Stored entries
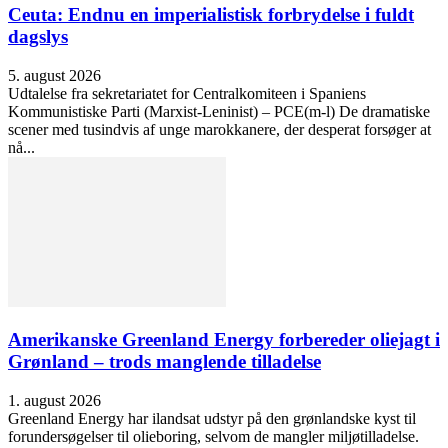
Ceuta: Endnu en imperialistisk forbrydelse i fuldt
dagslys
5. august 2026
Udtalelse fra sekretariatet for Centralkomiteen i Spaniens
Kommunistiske Parti (Marxist-Leninist) – PCE(m-l) De dramatiske
scener med tusindvis af unge marokkanere, der desperat forsøger at
nå...
Amerikanske Greenland Energy forbereder oliejagt i
Grønland – trods manglende tilladelse
1. august 2026
Greenland Energy har ilandsat udstyr på den grønlandske kyst til
forundersøgelser til olieboring, selvom de mangler miljøtilladelse.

=== JOB ITEM ===
The answer consists of the line holding "Greenland Energy har" and every line after it up to the end of the records, word for word.

=== ANSWER BOX ===
Greenland Energy har ilandsat udstyr på den grønlandske kyst til
forundersøgelser til olieboring, selvom de mangler miljøtilladelse.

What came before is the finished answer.